Why isn't the former work?

2 Answers

I did a bit of research about list slicing. One notable quote I found in Python's docs: "Slice objects have read-only data attributes start, stop and step which merely return the argument values (or their default)."

# Can't sort on read-only data attributes
list2=list1[:].sort()

# Reassigning list2 to the result of the slice.
list2 = list1[:]
list2.sort()

For more information: https://docs.python.org/3.5/library/functions.html#slice

Chris Freeman
Chris Freeman
Treehouse Moderator 68,457 Points

This is correct but imprecise as to why. There isn’t any read-only attribute involved.

  • list1[:] creates a new list, which has the sort() method available
  • using the sort() method, it operates on the newly created list, sorting it in place, then returning None
  • list2 is set to the returned None
Avinash Pandit
Avinash Pandit
6,623 Points

sort method on a list doesn't return any value. It directly modifies the indies on the list items.
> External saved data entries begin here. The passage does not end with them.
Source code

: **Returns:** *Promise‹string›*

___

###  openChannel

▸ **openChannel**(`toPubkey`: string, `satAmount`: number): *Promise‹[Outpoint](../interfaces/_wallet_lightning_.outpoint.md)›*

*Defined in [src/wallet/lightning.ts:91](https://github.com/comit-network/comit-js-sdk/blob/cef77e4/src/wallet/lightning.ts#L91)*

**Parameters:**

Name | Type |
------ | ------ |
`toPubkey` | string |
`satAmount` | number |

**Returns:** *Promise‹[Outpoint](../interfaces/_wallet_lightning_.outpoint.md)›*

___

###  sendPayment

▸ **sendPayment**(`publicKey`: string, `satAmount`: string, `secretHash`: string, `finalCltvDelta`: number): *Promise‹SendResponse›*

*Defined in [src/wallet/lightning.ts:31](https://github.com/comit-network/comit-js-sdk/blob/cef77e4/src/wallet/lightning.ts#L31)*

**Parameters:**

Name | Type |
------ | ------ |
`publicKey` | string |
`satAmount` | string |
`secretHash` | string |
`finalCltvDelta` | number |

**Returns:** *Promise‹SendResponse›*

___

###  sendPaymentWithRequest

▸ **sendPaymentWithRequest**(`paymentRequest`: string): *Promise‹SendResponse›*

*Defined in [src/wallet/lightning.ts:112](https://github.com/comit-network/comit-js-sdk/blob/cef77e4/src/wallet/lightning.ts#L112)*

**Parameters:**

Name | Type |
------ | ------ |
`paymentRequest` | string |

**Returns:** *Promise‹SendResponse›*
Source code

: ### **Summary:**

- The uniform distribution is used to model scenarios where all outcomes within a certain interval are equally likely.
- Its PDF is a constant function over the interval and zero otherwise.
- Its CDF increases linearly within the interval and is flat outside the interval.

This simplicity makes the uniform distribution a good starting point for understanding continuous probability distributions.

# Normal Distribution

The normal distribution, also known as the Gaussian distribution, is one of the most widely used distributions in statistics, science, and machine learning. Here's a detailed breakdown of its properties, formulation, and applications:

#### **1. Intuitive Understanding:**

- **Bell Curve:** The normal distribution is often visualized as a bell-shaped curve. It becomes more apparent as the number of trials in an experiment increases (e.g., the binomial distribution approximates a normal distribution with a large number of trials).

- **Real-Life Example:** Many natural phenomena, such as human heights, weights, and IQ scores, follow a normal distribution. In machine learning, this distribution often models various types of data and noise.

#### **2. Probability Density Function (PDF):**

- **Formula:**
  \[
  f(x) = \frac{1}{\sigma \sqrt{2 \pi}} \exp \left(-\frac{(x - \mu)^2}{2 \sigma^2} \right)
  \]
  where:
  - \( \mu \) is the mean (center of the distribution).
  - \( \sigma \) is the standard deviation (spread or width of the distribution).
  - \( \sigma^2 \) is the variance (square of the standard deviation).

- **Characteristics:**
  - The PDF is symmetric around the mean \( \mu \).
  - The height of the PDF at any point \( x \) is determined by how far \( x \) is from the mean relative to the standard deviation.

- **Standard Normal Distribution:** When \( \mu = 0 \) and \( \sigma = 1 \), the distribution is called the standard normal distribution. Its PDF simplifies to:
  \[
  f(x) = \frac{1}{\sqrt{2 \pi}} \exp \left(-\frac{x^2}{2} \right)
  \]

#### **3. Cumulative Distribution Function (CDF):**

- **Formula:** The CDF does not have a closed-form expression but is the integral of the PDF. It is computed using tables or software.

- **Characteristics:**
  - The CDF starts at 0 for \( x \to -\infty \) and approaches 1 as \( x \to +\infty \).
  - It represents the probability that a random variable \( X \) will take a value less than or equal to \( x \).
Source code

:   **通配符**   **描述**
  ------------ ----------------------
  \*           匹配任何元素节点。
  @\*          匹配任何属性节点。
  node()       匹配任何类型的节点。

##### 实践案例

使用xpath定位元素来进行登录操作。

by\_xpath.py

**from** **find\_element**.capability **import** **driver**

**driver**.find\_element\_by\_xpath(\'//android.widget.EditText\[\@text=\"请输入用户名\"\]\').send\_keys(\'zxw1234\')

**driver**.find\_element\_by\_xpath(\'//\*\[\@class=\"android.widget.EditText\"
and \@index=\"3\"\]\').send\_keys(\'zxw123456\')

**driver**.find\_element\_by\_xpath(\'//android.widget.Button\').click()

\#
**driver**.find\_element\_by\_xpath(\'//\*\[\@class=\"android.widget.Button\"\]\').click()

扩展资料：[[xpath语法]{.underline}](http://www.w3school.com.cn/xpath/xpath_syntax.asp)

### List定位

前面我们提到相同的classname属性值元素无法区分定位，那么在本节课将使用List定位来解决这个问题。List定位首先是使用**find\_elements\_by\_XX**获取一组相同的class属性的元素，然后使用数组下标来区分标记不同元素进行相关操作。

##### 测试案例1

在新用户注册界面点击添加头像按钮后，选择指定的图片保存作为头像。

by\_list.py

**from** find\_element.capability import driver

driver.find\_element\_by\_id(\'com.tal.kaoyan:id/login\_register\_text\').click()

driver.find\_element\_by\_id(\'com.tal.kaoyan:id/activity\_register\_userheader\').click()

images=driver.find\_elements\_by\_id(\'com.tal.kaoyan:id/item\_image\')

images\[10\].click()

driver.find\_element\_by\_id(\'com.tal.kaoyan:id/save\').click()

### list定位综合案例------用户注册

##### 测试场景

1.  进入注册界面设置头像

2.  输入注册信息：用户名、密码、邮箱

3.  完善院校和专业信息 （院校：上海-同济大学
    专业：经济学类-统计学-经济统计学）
In short, you can't directly assign list2.sort() to list1 ::check it out using help(list.sort()) in python shell

Although i do agree the example shown here does not really need the slice. list2 = list1[:] would have the same effect as list2 = list1

Chris Freeman
Chris Freeman
Treehouse Moderator 68,457 Points

The first paragraph is correct. The second paragraph is not correct, in that, list2 = list1 would not have the desired effect. After executing list2.sort() both list1 and list2 would be sorted.